[Extracted page text data]
* * * * * * * * *

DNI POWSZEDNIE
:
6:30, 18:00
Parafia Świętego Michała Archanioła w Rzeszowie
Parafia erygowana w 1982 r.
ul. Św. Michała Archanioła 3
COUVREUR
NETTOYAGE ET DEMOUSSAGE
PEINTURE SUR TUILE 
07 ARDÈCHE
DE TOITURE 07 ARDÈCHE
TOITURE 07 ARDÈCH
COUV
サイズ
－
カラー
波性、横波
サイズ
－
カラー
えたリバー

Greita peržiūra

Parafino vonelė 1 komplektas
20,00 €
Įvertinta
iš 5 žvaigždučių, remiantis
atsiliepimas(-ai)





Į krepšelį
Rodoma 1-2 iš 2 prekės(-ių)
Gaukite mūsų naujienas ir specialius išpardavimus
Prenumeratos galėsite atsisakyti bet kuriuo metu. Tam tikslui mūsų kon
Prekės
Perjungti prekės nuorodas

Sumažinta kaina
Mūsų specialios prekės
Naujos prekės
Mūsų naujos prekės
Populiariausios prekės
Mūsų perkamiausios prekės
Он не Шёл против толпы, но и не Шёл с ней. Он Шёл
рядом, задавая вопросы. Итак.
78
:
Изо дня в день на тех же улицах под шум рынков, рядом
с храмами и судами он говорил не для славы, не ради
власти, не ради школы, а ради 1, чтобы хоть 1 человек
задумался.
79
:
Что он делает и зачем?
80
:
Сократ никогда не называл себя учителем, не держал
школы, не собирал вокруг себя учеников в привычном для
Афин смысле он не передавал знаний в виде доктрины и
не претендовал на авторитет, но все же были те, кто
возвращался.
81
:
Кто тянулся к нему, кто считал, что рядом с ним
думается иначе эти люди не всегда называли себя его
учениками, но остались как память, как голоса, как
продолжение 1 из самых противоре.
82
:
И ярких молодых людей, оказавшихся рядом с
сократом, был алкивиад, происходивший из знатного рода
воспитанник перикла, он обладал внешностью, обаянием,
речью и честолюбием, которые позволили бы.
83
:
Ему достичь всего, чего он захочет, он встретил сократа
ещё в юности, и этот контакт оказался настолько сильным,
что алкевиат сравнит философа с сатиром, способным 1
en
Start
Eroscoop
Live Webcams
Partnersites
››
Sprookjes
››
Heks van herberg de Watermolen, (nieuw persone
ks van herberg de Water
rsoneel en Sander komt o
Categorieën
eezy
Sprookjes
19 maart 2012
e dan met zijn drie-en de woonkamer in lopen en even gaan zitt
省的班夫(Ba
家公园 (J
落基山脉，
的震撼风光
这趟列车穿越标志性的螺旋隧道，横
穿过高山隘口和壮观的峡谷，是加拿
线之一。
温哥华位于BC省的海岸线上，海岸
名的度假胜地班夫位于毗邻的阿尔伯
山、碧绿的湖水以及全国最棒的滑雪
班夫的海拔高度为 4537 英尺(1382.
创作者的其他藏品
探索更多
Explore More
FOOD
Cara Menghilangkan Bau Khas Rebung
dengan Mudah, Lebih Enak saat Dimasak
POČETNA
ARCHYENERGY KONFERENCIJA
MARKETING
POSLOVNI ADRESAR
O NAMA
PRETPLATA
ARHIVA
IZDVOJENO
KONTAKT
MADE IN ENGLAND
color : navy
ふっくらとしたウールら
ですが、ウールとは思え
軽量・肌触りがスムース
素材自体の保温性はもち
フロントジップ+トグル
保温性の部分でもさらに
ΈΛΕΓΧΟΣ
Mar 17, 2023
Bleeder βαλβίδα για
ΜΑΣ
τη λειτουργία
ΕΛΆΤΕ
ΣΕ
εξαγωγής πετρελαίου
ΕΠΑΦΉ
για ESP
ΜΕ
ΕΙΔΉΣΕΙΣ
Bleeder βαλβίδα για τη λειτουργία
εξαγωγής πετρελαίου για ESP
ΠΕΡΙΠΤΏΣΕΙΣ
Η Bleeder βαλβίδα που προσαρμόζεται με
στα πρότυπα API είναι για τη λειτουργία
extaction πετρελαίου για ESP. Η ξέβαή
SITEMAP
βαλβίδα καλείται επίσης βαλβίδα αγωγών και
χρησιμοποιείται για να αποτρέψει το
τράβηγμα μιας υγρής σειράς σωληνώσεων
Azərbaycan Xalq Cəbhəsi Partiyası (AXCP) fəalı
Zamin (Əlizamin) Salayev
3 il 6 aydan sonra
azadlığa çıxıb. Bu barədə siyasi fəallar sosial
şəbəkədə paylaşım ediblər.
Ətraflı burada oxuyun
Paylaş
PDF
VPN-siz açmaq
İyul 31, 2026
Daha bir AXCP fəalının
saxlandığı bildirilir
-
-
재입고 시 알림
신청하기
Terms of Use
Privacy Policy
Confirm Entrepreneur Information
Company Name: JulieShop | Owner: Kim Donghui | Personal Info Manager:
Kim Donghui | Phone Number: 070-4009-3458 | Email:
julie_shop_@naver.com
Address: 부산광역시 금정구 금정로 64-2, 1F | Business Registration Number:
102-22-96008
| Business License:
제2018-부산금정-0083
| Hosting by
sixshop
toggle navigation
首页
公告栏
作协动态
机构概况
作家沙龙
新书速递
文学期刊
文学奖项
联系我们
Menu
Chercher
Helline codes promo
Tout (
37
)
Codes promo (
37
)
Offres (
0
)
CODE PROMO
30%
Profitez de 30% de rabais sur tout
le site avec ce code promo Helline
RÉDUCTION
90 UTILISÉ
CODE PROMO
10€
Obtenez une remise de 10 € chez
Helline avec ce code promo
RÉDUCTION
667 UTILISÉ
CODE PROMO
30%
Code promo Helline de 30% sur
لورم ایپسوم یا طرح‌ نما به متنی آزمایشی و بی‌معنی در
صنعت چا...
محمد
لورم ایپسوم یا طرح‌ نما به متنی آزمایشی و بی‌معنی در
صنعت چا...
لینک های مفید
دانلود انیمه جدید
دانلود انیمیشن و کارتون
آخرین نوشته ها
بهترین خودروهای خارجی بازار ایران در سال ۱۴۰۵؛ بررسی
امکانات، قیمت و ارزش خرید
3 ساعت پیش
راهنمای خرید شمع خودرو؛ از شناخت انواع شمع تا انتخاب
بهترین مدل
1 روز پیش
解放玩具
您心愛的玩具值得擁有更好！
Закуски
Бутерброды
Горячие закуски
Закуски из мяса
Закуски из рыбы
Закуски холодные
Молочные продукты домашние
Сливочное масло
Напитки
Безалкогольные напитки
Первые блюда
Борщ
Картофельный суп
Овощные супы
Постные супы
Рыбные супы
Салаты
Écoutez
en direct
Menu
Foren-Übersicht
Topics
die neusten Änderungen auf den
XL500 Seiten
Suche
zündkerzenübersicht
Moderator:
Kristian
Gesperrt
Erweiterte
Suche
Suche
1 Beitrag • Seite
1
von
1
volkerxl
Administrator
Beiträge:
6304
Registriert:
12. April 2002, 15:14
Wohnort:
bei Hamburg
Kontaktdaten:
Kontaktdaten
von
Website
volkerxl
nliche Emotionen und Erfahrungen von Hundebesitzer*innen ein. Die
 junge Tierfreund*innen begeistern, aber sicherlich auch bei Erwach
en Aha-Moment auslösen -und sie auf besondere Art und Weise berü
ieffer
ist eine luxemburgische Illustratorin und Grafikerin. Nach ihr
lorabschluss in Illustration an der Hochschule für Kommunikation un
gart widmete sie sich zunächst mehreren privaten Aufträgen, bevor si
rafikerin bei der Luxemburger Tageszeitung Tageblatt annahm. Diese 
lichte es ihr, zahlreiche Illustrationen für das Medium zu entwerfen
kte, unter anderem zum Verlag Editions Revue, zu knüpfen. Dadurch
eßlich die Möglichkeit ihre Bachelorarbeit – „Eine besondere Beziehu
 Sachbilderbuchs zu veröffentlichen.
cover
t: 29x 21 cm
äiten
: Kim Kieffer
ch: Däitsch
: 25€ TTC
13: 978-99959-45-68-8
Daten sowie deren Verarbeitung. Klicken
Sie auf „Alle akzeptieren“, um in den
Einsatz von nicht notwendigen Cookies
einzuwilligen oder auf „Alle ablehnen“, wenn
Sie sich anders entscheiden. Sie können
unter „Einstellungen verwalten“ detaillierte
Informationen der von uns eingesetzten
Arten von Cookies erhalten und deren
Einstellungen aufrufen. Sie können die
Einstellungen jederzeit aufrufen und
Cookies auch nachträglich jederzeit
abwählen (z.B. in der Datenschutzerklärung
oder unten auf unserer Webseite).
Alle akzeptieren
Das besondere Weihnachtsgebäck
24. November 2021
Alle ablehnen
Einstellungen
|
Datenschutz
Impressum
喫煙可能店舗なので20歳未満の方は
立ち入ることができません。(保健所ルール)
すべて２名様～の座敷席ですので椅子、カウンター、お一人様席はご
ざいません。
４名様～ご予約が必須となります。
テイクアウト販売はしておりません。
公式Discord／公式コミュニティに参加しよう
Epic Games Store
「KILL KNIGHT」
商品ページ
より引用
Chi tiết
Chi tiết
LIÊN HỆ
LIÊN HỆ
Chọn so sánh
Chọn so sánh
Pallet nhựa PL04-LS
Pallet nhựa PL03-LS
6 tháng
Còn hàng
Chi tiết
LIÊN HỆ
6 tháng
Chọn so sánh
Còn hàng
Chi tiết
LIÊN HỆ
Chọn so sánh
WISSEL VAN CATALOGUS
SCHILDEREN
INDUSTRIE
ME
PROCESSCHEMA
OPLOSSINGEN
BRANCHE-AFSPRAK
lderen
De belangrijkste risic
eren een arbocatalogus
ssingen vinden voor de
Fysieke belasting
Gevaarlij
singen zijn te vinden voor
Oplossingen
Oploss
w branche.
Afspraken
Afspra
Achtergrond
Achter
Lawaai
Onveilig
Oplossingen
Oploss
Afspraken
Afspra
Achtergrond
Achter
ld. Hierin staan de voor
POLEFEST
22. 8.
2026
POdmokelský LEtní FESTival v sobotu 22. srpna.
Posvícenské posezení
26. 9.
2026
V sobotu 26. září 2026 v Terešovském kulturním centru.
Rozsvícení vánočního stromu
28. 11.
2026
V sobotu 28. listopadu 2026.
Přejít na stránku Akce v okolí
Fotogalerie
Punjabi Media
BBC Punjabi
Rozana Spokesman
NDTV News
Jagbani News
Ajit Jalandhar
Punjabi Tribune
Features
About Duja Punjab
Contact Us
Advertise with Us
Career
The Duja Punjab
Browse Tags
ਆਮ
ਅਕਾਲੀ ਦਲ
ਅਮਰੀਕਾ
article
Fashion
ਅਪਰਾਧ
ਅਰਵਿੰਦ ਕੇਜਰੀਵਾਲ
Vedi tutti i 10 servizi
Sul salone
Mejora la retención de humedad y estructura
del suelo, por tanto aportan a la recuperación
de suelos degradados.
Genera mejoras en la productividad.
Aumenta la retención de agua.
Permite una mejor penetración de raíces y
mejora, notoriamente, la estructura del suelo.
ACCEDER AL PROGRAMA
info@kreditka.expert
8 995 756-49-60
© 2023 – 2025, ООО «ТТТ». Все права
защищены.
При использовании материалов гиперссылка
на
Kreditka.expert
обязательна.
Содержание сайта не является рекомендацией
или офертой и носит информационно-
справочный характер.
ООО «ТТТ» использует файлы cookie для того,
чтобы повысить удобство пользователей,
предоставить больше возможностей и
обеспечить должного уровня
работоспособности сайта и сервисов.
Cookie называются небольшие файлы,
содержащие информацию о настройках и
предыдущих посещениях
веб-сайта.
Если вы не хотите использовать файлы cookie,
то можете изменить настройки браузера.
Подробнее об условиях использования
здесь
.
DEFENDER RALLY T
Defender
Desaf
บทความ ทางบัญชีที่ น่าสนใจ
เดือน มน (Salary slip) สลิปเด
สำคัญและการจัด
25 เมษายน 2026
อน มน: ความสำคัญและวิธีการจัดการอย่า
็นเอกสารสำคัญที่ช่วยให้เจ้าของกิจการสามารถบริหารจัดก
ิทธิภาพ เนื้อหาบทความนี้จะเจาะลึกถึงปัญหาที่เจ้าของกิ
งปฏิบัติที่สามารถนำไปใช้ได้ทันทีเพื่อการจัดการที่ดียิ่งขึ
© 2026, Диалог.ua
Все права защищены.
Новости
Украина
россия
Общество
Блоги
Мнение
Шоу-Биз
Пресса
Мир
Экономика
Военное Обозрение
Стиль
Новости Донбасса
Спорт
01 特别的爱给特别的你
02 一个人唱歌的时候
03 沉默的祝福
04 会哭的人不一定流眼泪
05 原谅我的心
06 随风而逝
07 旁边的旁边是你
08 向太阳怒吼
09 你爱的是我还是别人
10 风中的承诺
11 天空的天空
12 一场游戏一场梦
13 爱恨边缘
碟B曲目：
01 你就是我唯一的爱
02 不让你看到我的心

* * * * * * * * *

- WHAT THE EXERCISE ASKS
Look through the entries for lines containing the word "βαλβίδα" and return each one.

- RESPONSE TO THIS TASK
Bleeder βαλβίδα για
Bleeder βαλβίδα για τη λειτουργία
Η Bleeder βαλβίδα που προσαρμόζεται με
βαλβίδα καλείται επίσης βαλβίδα αγωγών και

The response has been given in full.